A positive set of reviews can lead to a contract offer; a more mixed set of reviews can lead to a “revise and resubmit” wherein the author is asked to make a series of changes before a contract is offered. (Roger cautions here that authors should always read the contract carefully, as these book contracts usually “bind the author, but the publisher can always bail if the final manuscript isn’t up to scratch.”)

The Revisions Process

Assuming you are offered a contract, you will need to complete a set of revisions to make the dissertation into a proper book. Besides eliminating or reducing extraneous technical notes, references and figures (or placing them in appendices), the author must go through the reader reviews and the editor’s comments and decide which make sense to incorporate and which do not. Much of the end-stage revisions can be about how to package the ideas, market the general argument/idea in the book, and how to write in an engaging, accessible way that will appeal to the broadest possible audience.

The Upshot

Publishing your dissertation as a book with a reputable press is no cakewalk, there is no question about it. Academic books don’t have big audiences—they won’t make you famous, and they certainly won’t make you wealthy.   Moreover, the publishing process is grueling and long, tests one’s patience, and may even shorten your life.

Despite all the obvious downsides, my dissertation-book was my greatest accomplishment to date, something of which I am very proud. Assuming academic book publication makes sense for your career, you will find it was well worth all the blood, sweat and tears when you are finally holding the book in your hot little hands.

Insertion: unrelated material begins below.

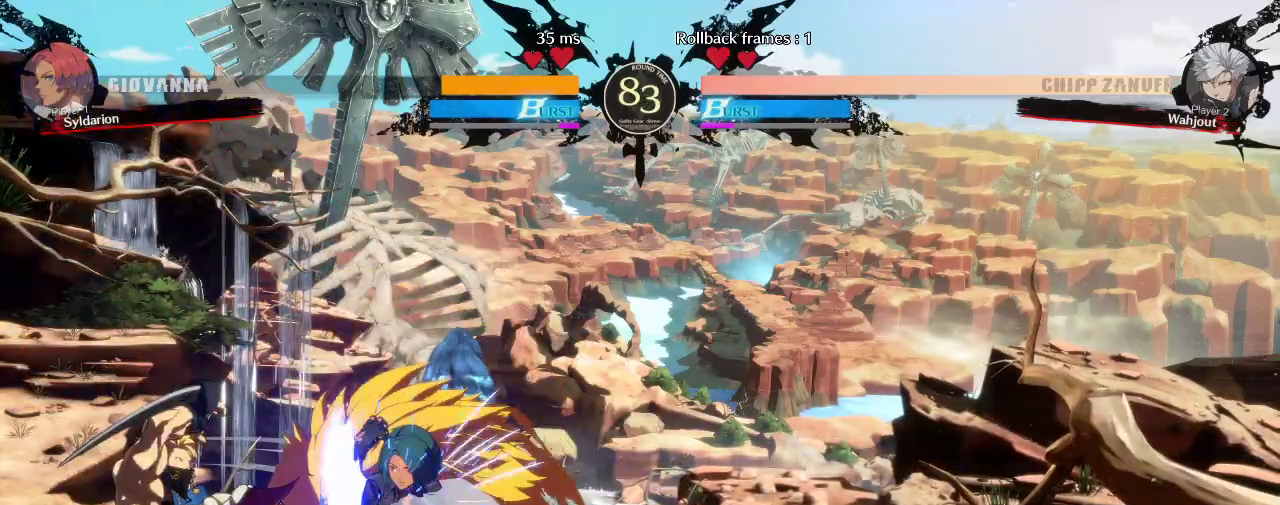
{"buttons": [], "left_stick": "down-right", "events": []}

*Full disclosure: I worked with Roger on my first book (originally a PhD dissertation), and am currently working with him again to publish my second book, which should be forthcoming in 2015.

  • Sara Mitchell

    Nice post Erin! I would add that having someone who has published with a given press approach the acquisitions editor on your behalf before you talk to them is also very helpful, especially for the first book.

  • Eric Heinze

    Great post. Some other things that come to mind on this topic: 1) How to know which presses to submit to, and which ones to accept a contract from. Is it best to shoot for Oxford or a smaller university press, what are the pros and cons of commercial vs. university presses, what presses ought one avoid (i.e. vanity presses or those known to accept unedited dissertations). 2) This process of submission, getting a contract, revision, etc.. probably won’t be the same for one’s subsequent books. Assuming you’ve had your first book published following this model, once you’ve established a name in the field, one can often get an advanced contract before having written anything. 3) The ethics of multiple submissions. It used to be the case, unlike journal submissions, that it was generally accepted to have your book MS under consideration by multiple presses at the same time. This has largely changed, but it is not always obvious from reading the press’s guidelines. My general sense is that you can submit your proposal to however many presses, but once you allow a press to consider your MS for review, they usually want exclusivity. Happy publishing!

  • erin jenne

    Thanks Sara, I agree with you! But Roger pointed out that this can sometimes even backfire if the person is not held in high esteem with the press/editor (although presumably if they have published this person’s work, such a reference would help). Also, he noted that if the referee is too overweening, hovering around like a “proud parent,” he begins to wonder how much of the prospective author’s work is their own.

  • erin jenne

    Eric, great questions! I kind of think these are better kept for a separate post, but I will have a follow-up soon, where I touch on a few of these points. You are right that you can shop around a book proposal, but presses generally expect an exclusivity when it comes to review. In this, the review process is just the same as article reviews for academic journals.